In last week's update, I discussed the short-term oversold condition that existed at that time. To wit:
“As you will notice, the reflexive rally, and subsequent failure, have tracked the original predictions very closely up to the point. With the market once again very oversold on a short-term basis, it is likely that the markets could manage a weak rally attempt over the next few days.“
Click on picture to enlarge
The chart below is updated through yesterday's close.
Click on picture to enlarge
As you can see, the markets did retest the late August lows, and when combined with the very oversold conditions, led to a frantic “short covering” rally back to previous resistance.
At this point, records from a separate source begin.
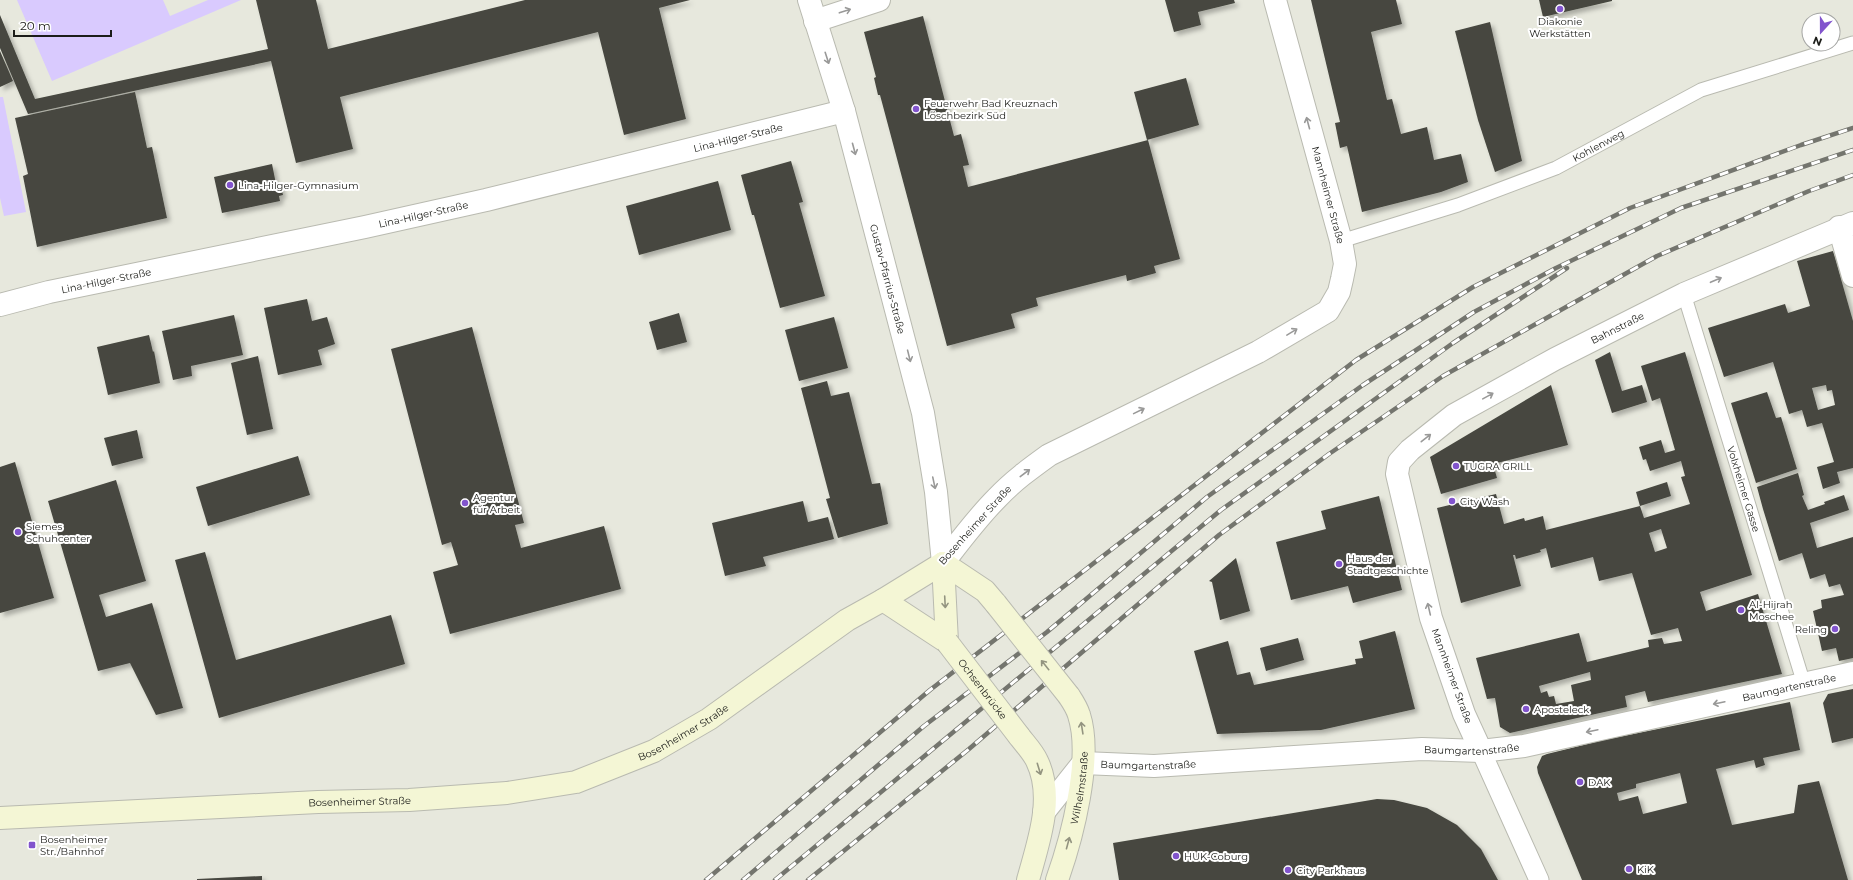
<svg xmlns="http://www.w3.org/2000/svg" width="1853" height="880" viewBox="0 0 1853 880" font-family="Montserrat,sans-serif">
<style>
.green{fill:#d9cafe}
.building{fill:#46473f;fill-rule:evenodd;filter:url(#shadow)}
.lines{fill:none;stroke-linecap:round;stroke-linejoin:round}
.service-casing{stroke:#b9bab0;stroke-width:15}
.pedestrian-casing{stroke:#b9bab0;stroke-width:21}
.minor-casing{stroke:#b9bab0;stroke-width:24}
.tertiary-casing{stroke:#b9bab0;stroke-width:24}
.secondary-casing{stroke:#b9bab0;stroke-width:24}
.service{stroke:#fff;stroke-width:13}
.pedestrian{stroke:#fff;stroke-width:19}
.minor{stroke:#fff;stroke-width:22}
.tertiary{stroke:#fff;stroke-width:22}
.secondary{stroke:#f4f6d5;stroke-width:22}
.rail-casing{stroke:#74756e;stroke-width:4.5}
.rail{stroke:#fff;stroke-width:3;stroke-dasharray:9;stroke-linecap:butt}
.secondary-bridge-casing{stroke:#b9bab0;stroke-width:24;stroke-linecap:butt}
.secondary-bridge{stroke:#f4f6d5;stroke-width:22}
.oneway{stroke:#999998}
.oneway2{stroke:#939480}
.poi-dot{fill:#8254cd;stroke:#fff;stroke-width:1.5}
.labels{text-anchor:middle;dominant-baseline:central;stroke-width:4;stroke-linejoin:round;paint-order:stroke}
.poi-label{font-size:10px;fill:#1c1d19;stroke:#fff;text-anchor:start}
.street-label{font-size:10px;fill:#1c1d19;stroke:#fff}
</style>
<defs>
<filter id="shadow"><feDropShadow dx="3.5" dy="3.5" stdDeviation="2" flood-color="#0004"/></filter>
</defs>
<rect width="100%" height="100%" fill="#e7e8dd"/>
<g class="green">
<path d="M17,0H163L170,16L208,0H241L52,81Z"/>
<path d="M0,97H3L26,212L4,216L0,198Z"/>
</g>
<g class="building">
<path d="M256,0H316L328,49L525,0H690L659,8L686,119L624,135L598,32L340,97L353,149L296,163L271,61L28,114L0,48V15L35,99L268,49Z"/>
<path d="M1165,0H1234L1235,3L1198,12L1201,25L1174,32Z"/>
<path d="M1311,0H1396L1402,24L1371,32L1387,100L1392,99L1401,134L1427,127L1434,160L1461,154L1468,182L1441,192L1362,212L1347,146L1340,148L1335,123L1340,122Z"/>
<path d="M1539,0H1612V1L1543,17Z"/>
<path d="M923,16L954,136L961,134L969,165L963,166L968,187L1148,140L1180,259L1154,266L1156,273L1127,281L1126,275L1036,298L1038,306L1011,314L1015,328L947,346L880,95H878L874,78L876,77L864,32Z"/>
<path d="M1490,22L1522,161L1495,172L1478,120L1455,31Z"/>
<path d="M0,51L13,81L0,87Z"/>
<path d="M1186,78L1199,125L1147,140L1134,92Z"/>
<path d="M135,92L147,148L152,147L167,218L37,247L23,176L28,174L15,118Z"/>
<path d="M791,161L803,202L799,203L825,296L780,308L754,215H752L741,175Z"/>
<path d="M272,164L276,184L280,183L283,195L279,196L280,201L222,213L214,177Z"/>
<path d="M718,181L731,230L639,255L626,206Z"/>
<path d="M1833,251L1853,321V468L1837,472L1840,483L1823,489L1817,467L1834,462L1822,423L1807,427L1802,410L1789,414L1773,362L1724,377L1708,328L1785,304L1788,313L1810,306L1797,261ZM1826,385L1827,391L1832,390L1835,405L1818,410L1812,388Z"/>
<path d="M307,299L312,321L327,317L335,344L318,350L322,365L278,375L264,308Z"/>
<path d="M679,313L687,342L657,350L649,322Z"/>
<path d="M234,315L243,355L191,366L192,376L173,380L162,331Z"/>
<path d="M834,317L848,368L799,381L785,330Z"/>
<path d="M472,327L524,523L515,525L521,548L604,526L621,589L450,634L433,572L458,565L451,542L442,545L391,349Z"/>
<path d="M149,335L153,352L154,351L160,383L108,395L97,347Z"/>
<path d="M1610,352L1622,391L1642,385L1647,402L1612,413L1595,360Z"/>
<path d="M1685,352L1752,575L1700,592L1706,611L1758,594L1782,674L1648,702L1645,691L1625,696L1627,707L1510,733L1500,727L1495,698L1487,699L1476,658L1579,633L1587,662L1649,647L1648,640L1662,638L1664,644L1682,641L1678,628L1651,635L1632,573L1599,581L1593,557L1551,568L1546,548L1540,550L1541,552L1516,559L1515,555H1513L1521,586L1461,603L1437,508L1496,494L1504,524L1524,518L1525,521L1543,516L1546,530L1640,506L1644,518L1690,504L1681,477L1685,476L1681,461L1650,471L1646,459L1643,460L1639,447L1661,440L1665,453L1675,450L1660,398L1652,401L1641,366ZM1661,529L1667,548L1655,552L1649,533ZM1590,672L1591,680L1571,685L1574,701L1556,704L1554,696L1549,697L1547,691L1541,693L1539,686Z"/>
<path d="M258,356L273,429L247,435L231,363Z"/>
<path d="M827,381L831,396L849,392L872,484L880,483L888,524L838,538L826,499L830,498L801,388Z"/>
<path d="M1551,385L1568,445L1493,464L1497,478L1441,494L1430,457Z"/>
<path d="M1767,392L1776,418L1781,417L1797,469L1756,483L1731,403Z"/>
<path d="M137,430L143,458L112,466L104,438Z"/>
<path d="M298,456L310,495L208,526L196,487Z"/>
<path d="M15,462L54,598L0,613V467Z"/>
<path d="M1798,473L1804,495L1802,496L1808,510L1825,504L1824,502L1844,495L1849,510L1810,523L1817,548L1853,537V658L1839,661L1836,648L1822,651L1813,611L1822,608L1821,600L1844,595L1840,584L1829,587L1825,574L1810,579L1802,553L1779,561L1763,509L1757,487Z"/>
<path d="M116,480L146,581L99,595L106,617L152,603L183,708L156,715L130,663L98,671L48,501Z"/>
<path d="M1667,482L1671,496L1640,506L1636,492Z"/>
<path d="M1379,496L1402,590L1353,603L1348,586L1291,600L1276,542L1326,529L1321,511Z"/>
<path d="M803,501L808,522L828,517L834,539L763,557L766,566L725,576L712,523Z"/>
<path d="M205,552L236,660L391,615L405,664L219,718L175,560Z"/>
<path d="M1236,558L1250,611L1220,620L1212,582L1209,581Z"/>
<path d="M1395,631L1415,709L1321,730L1217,734L1194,651L1228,641L1237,675L1250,672L1254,685L1356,664L1355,659L1363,658L1359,641Z"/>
<path d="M1298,638L1304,660L1266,671L1260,648Z"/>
<path d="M1853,689V738L1832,743L1823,703L1828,694Z"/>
<path d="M1790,702L1800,750L1763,758L1765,765L1756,768L1754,760L1716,769L1732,825L1794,813L1798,785L1819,781L1848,880H1582L1538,773L1537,767L1542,756L1547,754L1604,740ZM1680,773L1687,803L1643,814L1638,796L1619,801L1617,793L1636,788V784Z"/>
<path d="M1377,799L1394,800L1427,808L1457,825L1481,849L1498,880H1119L1113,843Z"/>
<path d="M262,876V880H197V879Z"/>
</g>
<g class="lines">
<defs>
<g id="service">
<path id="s1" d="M1341,241L1458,205L1556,168L1701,90L1853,43"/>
<path id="s2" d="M1684,294L1804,684"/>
</g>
<path id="pedestrian" d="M1481,751L1539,880"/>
<g id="minor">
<path id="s3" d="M809,0L844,111L923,413L936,492L943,563"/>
<path d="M815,21L879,0"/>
<path d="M1839,227L1853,276"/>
<path id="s4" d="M0,305L49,292L365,227L486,200L844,111"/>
<path id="s5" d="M1481,751L1464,714L1431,618L1397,474L1399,462L1410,450L1454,415L1555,359L1684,294L1853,223"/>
<path id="s6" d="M1044,812L1083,763L1154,766L1422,749L1481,751L1524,746L1853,673"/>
</g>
<path id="tertiary" d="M943,563C960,541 977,518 997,498C1013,481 1031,468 1049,455L1258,352L1328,311L1339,292L1342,279L1345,264L1341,241L1275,0"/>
<g id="secondary">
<path d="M943,563L947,642"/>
<path d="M943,563L985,591L996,604"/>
<path d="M883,600L947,642"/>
<path d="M1019,736C1025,744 1033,752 1037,761C1055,798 1038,843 1028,880"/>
<path id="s7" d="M0,818L318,802L409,800L507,793L576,782L654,751L709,719L847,620L883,600L943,563"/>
<path id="s8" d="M1057,880C1072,838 1093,758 1079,715C1077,708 1073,702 1069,696"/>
</g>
</defs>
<use href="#service" class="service-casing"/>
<use href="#pedestrian" class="pedestrian-casing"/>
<use href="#minor" class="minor-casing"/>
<use href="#tertiary" class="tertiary-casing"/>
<use href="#secondary" class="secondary-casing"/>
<use href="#service" class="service"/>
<use href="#pedestrian" class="pedestrian"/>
<use href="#minor" class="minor"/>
<use href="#tertiary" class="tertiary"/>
<use href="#secondary" class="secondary"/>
<defs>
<g id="rail">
<path d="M706,880L930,690L1356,360L1473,287L1630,208L1801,145L1853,128"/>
<path d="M743,880L924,726L1047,632L1207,497L1363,385L1474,312L1556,268L1681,208L1853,150"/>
<path d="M775,880L1221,510L1453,343L1567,268"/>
<path d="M808,880L969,749L1219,535L1329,454L1443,376L1657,256L1809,191L1853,175"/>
</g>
</defs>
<use href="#rail" class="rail-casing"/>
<use href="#rail" class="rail"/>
<defs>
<g id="secondary-bridge">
<path d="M996,604L1069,696"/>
<path id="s9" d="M947,642L1019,736"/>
</g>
</defs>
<use href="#secondary-bridge" class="secondary-bridge-casing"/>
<use href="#secondary-bridge" class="secondary-bridge"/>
</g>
<defs><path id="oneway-shaft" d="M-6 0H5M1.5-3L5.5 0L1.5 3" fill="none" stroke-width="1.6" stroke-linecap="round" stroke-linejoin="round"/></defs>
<g class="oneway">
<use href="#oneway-shaft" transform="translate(845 11) rotate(-18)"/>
<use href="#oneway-shaft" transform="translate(827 58) rotate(72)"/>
<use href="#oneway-shaft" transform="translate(1308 123) rotate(-105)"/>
<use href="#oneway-shaft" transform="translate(854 149) rotate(75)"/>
<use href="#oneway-shaft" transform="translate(1716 280) rotate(-23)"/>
<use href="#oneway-shaft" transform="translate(1292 332) rotate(-31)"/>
<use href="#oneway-shaft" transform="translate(909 356) rotate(76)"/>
<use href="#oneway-shaft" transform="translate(1488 396) rotate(-29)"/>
<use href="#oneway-shaft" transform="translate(1139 411) rotate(-26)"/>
<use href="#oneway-shaft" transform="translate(1426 438) rotate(-38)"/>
<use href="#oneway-shaft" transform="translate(1025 473) rotate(-37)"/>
<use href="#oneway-shaft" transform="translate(934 483) rotate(78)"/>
<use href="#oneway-shaft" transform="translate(1429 609) rotate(-103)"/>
<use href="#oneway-shaft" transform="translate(1719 703) rotate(168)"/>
<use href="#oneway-shaft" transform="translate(1592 731) rotate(168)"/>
</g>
<g class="oneway2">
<use href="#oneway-shaft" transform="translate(945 602) rotate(87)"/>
<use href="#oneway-shaft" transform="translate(1045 665) rotate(-129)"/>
<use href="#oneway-shaft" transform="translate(1082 728) rotate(-99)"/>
<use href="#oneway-shaft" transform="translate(1039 769) rotate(73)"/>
<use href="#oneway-shaft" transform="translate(1068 843) rotate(-75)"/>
</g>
<g class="poi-dot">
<circle cx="1560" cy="9" r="4"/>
<circle cx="916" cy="109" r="4"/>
<circle cx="230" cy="185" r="4"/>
<circle cx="1456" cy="466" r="4"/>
<circle cx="1452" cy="501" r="4"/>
<circle cx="465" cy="503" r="4"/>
<circle cx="18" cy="532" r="4"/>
<circle cx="1339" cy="564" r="4"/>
<circle cx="1741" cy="610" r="4"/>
<circle cx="1835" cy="629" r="4"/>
<circle cx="1526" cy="709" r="4"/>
<circle cx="1580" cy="782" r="4"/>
<rect x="28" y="841" width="8" height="8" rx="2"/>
<circle cx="1176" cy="856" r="4"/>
<circle cx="1629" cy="869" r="4"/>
<circle cx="1288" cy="870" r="4"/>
</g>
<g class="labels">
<g class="poi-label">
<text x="1560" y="21" text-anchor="middle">Diakonie<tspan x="1560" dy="12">Werkstätten</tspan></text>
<text x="924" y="103">Feuerwehr Bad Kreuznach<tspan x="924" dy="12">Löschbezirk Süd</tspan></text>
<text x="238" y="185">Lina-Hilger-Gymnasium</text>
<text x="1464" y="466">TUGRA GRILL</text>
<text x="473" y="497">Agentur<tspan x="473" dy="12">für Arbeit</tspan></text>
<text x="1460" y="501">City Wash</text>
<text x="26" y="526">Siemes<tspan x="26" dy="12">Schuhcenter</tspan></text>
<text x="1347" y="558">Haus der<tspan x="1347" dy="12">Stadtgeschichte</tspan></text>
<text x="1749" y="604">Al-Hijrah<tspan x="1749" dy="12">Moschee</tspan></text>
<text x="1827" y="629" text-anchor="end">Reling</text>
<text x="1534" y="709">Aposteleck</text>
<text x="1588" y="782">DAK</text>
<text x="40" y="839">Bosenheimer<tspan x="40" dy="12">Str./Bahnhof</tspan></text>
<text x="1184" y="856">HUK-Coburg</text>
<text x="1637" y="869">KiK</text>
<text x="1296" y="870">City Parkhaus</text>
</g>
<g class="street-label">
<text stroke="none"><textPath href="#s4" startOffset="757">Lina-Hilger-Straße</textPath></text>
<text stroke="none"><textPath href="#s1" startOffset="275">Kohlenweg</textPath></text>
<text transform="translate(1328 195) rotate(75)">Mannheimer Straße</text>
<text stroke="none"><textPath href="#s4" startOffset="433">Lina-Hilger-Straße</textPath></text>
<text stroke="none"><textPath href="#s3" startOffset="290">Gustav-Pfarrius-Straße</textPath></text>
<text stroke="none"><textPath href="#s4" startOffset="109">Lina-Hilger-Straße</textPath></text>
<text stroke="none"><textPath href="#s5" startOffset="560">Bahnstraße</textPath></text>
<text stroke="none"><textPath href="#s2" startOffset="204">Volxheimer Gasse</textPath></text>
<text transform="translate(975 525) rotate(-48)">Bosenheimer Straße</text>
<text transform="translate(1452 676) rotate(70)">Mannheimer Straße</text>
<text stroke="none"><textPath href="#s6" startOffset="776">Baumgartenstraße</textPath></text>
<text stroke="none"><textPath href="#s9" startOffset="59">Ochsenbrücke</textPath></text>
<text stroke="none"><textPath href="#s7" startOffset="696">Bosenheimer Straße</textPath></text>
<text stroke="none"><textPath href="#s6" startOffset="452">Baumgartenstraße</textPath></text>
<text stroke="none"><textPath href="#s6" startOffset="128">Baumgartenstraße</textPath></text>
<text stroke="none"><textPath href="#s8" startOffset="95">Wilhelmstraße</textPath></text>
<text stroke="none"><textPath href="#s7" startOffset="360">Bosenheimer Straße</textPath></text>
</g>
</g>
<g transform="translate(1821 32) rotate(201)"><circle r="19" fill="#ffffff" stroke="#a4a5a3"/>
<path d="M0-3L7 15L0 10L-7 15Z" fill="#8254cd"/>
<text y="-6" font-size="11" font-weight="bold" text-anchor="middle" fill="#1c1d19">N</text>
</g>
<path d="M14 30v6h97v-6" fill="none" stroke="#1c1d19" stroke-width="2"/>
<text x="20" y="30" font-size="12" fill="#1c1d19" stroke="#ffffff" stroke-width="3" paint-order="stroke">20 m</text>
</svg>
It is worth noting that the recent market action is very similar to that of the August decline and initial rebound as well.
Of course, the question that must be answered is whether we have seen the end of the current correction or is this just another “reflexive rally” that will fail?
The 2016 Recession And Market Reversion
To answer that question it is important to examine some statistical tendencies as well as potential artificial influences.
In January of 2014, I penned an article entitle “The Coming Market Meltup and 2016 Recession.” That article discussed several historical statistical precedents for such, at that time, an outrageous piece of analysis. To wit:
“However, looking ahead to 2015 is where things get interesting. The decennial pattern is certainly suggesting that we take advantage of any major correction in 2014 to do some buying ahead of 2015. As shown in the chart above, there is a very high probability (83%) that the 5th year of the decade will be positive with an average historical return of 21.47%.
The return of the positive years is also quite amazing with 10 out of the 15 positive 5th years (66%) rising 20% or more. However, 2015 will also likely mark the peak of the cyclical bull market as economic tailwinds fade and the reality of an excessively stretched valuation and price metrics become a major issue.
As you will notice, returns in the 6th and 7th years (2016-17) become substantially worse with a potential of negative return years rising. The chart below shows the win/loss ratio of each year of the decennial cycle.”
“The statistical data suggests that the next economic recession will likely begin in 2016 with the negative market shock occurring late that year, or in 2017.”